Continuing the School of Music’s “Coming Home” series featuring notable alumni, the Musicology and Music Theory Colloquium is pleased to present Tim Storhoff speaking on “Arts Policy and Musical Diplomacy in the Obama Era: An Ethnomusicologist and Arts Administrator’s Perspective,” Friday, October 21, 1:30 pm in Voxman Music Building, Room 2.
Storhoff is an ethnomusicologist and arts administrator living in Tallahassee, Florida. He holds a Bachelor of Music in bassoon performance and a Bachelor of Arts in American Studies from the University of Iowa. He received his Master of Music and Ph.D. from the Florida State University and has taught courses in music appreciation, popular music, world music, and American roots music at FSU and Tallahassee Community College. Tim has worked for the Florida Division of Cultural Affairs and is currently the Grants and Outreach Coordinator for the Florida Department of State. He oversees all state funding for cultural organizations, libraries, and historic preservation projects and is developing Florida Music Tours, an online resource spotlighting musical traditions and performance venues in the state. Tim has contributed to Ethnomusicology and is currently completing a book project entitled U.S.-Cuban Musical Diplomacy: Harmony and Normalization in the Obama Era.

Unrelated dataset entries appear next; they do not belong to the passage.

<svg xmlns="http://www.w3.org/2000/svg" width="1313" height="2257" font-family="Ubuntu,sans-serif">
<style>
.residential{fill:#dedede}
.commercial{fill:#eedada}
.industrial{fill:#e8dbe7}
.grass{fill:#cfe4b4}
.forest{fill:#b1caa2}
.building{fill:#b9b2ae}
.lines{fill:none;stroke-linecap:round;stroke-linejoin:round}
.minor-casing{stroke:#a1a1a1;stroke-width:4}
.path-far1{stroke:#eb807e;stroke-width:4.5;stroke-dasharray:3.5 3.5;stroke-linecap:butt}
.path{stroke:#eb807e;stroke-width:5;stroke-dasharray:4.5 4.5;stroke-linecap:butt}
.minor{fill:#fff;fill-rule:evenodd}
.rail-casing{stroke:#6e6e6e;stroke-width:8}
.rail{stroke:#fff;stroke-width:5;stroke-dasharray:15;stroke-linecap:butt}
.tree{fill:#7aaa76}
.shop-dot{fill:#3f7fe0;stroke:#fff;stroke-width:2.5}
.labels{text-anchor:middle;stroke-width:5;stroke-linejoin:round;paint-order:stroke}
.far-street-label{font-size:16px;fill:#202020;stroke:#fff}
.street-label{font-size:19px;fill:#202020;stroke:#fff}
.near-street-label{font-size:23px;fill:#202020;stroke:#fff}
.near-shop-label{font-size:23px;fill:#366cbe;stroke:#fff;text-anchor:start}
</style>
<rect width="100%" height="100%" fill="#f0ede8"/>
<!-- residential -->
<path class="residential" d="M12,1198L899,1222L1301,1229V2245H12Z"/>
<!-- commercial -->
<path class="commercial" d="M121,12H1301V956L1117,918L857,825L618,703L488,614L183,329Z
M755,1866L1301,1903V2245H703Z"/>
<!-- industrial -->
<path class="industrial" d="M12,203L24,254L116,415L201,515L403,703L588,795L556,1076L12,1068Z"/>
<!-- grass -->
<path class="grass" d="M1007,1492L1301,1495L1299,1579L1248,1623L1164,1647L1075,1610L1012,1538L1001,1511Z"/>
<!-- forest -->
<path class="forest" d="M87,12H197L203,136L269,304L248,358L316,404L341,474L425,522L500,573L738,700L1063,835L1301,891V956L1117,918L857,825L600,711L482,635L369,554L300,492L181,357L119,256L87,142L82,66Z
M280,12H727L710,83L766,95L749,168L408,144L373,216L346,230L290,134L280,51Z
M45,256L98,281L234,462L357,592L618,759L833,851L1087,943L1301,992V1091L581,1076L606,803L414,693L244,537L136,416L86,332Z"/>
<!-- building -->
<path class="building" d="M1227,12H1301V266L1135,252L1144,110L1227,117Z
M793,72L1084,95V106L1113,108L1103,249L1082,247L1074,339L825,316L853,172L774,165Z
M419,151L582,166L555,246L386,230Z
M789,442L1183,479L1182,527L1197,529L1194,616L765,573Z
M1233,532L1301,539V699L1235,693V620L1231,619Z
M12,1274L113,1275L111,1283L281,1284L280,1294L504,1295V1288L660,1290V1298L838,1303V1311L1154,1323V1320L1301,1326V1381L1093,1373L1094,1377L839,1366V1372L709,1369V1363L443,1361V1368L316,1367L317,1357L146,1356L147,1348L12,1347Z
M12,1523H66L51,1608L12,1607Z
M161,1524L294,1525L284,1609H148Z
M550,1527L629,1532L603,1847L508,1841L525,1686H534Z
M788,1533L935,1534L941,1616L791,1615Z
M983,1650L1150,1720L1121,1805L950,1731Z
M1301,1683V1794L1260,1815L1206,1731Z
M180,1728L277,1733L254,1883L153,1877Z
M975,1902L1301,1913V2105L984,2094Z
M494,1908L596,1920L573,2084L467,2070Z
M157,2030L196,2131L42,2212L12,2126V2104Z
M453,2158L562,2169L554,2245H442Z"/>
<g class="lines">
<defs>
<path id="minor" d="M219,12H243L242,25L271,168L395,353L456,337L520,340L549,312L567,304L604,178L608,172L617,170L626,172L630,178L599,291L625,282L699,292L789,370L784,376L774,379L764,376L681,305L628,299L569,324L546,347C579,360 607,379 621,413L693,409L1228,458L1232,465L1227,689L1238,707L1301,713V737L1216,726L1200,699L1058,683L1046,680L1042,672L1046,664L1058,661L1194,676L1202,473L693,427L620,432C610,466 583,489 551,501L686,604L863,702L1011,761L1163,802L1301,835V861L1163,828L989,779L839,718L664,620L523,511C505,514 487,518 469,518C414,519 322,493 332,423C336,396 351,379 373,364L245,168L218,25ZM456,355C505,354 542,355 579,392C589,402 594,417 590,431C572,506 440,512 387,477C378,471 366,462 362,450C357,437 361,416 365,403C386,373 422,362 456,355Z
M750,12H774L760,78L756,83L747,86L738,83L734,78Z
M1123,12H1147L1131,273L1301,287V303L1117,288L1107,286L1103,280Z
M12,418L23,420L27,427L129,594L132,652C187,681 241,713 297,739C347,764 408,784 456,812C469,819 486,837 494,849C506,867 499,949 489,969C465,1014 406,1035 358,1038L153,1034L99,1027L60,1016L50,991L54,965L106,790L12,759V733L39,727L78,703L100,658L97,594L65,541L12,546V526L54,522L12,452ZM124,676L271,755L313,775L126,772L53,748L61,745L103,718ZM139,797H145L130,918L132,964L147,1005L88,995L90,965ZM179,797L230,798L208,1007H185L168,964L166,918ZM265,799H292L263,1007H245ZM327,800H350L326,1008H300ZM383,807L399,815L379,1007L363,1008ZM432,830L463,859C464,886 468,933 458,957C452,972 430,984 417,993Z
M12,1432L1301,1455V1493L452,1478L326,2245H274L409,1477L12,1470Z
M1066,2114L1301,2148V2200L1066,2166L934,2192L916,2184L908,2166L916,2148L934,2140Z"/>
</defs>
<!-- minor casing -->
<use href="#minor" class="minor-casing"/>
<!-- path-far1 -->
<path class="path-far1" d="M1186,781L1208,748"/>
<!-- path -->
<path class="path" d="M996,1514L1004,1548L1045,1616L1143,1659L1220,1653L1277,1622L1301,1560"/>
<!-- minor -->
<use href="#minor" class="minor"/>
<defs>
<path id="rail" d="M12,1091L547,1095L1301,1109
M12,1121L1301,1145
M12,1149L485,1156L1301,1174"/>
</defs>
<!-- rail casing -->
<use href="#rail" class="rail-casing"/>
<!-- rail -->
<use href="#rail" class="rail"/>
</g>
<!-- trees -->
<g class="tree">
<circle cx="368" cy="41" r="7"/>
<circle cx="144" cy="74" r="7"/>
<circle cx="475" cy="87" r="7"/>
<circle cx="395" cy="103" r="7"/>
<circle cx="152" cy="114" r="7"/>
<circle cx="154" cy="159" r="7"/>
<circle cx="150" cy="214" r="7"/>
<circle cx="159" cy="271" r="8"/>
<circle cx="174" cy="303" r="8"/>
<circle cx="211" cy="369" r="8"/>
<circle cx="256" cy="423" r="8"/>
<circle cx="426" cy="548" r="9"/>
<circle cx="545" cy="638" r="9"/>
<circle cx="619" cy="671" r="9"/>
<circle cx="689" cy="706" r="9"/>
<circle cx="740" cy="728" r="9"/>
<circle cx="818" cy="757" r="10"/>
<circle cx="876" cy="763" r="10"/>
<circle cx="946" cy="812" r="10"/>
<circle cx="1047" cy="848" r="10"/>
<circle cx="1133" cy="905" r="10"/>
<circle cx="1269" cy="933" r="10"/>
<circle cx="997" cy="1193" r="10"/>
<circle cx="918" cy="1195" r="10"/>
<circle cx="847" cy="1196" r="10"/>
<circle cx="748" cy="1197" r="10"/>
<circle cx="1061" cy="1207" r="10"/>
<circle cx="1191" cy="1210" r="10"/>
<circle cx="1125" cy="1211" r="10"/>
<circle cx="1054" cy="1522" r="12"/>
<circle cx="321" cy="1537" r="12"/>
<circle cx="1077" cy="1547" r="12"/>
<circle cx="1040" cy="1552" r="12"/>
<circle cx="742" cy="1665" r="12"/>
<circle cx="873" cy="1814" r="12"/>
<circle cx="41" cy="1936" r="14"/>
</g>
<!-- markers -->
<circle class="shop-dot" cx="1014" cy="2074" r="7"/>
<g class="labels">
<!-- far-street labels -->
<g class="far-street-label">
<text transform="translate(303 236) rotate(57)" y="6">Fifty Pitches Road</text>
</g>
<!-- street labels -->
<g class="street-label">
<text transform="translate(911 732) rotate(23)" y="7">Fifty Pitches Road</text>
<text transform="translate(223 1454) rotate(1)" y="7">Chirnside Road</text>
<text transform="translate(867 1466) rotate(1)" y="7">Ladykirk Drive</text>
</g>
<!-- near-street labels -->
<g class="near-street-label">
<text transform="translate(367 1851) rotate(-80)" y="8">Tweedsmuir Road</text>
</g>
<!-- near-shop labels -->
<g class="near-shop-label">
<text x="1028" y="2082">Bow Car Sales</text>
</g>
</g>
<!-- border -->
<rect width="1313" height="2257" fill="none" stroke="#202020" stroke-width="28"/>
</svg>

Storhoff’s talk will discuss the cultural impact of the historic change in U.S.-Cuban relations. Less than a month after President Barack Obama’s to Cuba in March 2016, the first official U.S. cultural mission visited the island with distinguished musicians and representatives from the President’s Committee on the Arts and the Humanities, the National Endowment for the Arts, the National Endowment for the Humanities, and the Smithsonian Institution. The delegation announced numerous initiatives to support U.S.-Cuban cultural exchanges, but these steps build upon the efforts of hundreds of musicians who have worked to bring the U.S. and Cuban people together since 2009. Shortly after his first inauguration, President Obama began making gradual policy changes that relaxed the travel ban and permitted individuals to participate in U.S.-Cuban musical exchanges, which helped lay the groundwork for political change. Storhoff’s presentation will examine the function of musical exchanges in the U.S.-Cuban relationship and look at how music is used in current cultural diplomacy programs. It will also describe the intersections between being a musicologist and an arts administrator and how state and federal policies and arts programs have impacted this research.